Bushfire in the Victorian Alps
The 2019/20 Black Summer Bushfires, where significant fires were burning in northern and southern NSW, eastern Victoria, South Australia and Western Australia at the same time, has stretched the nation’s resources and capability to respond to such events. A clue to the reason for the extensive fires can be found in the data recorded by the Bureau of Meteorology. Much of eastern Australia in 2019 was:
- The driest on record for the three year period January 2017 to December 2019. Mean national rainfall was 100 mm lower than the previous driest three-year period (1965-67).
- 2019 was the warmest year on record for Australia.
- Severe fire weather conditions (national annual accumulated Forest Fire Danger Index) throughout 2019 were the highest they have been since national records began in 1950.
In Victoria, >1.5M ha of land was burnt, mostly in the east of the State, with profound impacts on many native animals, plants and landscapes. Some fires did affect alpine areas, including at Mt Buffalo National Park and the Alpine National Park. The extent of fires (at January 2020) is shown below (in red). Importantly, it is obvious that fires have been frequent, extensive and – in some places – repeated since 2003. It is the frequency of fire (what ecologists call the ‘fire return interval’) that will dictate the likelihood of ecosystem recovery. Looking closely at the map, you can see some high mountain areas have been burnt in 2003 and 2020, while others have been burnt in 2013 and 2020, and others near Hotham Heights have been burnt in 2003, 2013 and 2019.
Fire history map for the Victorian High Country, produced by Thomas Fairman.

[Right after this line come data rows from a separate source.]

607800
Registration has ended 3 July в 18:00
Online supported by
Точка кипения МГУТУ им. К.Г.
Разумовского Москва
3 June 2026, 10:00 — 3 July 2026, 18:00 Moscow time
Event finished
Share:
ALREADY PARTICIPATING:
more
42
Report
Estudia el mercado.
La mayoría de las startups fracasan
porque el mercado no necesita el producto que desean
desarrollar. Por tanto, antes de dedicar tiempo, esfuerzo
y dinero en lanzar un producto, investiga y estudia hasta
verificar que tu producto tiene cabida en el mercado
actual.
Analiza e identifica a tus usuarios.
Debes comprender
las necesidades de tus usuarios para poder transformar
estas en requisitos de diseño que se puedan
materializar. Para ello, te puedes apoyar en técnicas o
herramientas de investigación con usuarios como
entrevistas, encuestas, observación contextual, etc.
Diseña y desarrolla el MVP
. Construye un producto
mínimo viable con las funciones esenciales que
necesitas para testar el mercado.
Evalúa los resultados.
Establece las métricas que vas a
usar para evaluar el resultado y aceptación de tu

Here’s a selection of photos that document the type of burning that has occurred in the Victorian Alps. The RCAAE will be monitoring the recovery of alpine ecosystems – utilising it’s network of long-term plots – to determine the ecological resilience of these areas.

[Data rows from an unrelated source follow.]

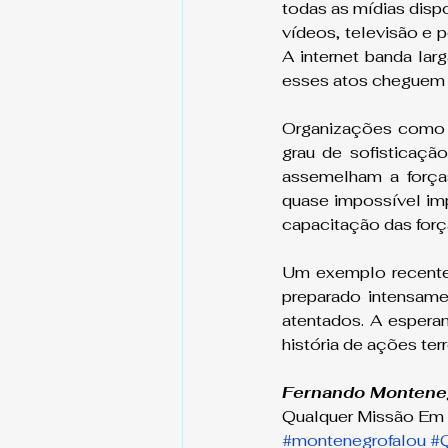
todas as mídias dispo
vídeos, televisão e 
A internet banda lar
esses atos cheguem 
Organizações como 
grau de sofisticaçã
assemelham a forças
quase impossível im
capacitação das forç
Um exemplo recente 
preparado intensame
atentados. A esperan
história de ações ter
Fernando Montene
Qualquer Missão Em 
#montenegrofalou
#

Burnt heathland and grassland, north of The Horn, Mt Buffalo
Alpine heathland, grassland and wetland dominated by Sphagnum cristatum has been burnt at Mt Buffalo, south of The Horn
Forested slopes have been burnt, south of The Horn, Mt Buffalo
Obligate-seeding shrubs – like Grevillea australis – are killed by fire
Hovea is a resprouting shrub, recovering from basal buds, Mt Buffalo
Not all tussock grasses resprout well after fire. Here, Poa clivicola in an alpine grassland at Buckety Plain appears to have died when the canopy is consumed.
Snowgum forests near Mt Cope have had their heathy understorey consumed by fire. Note the leaves of the trees have been scorched by the heat of fire rather than consumed by fire.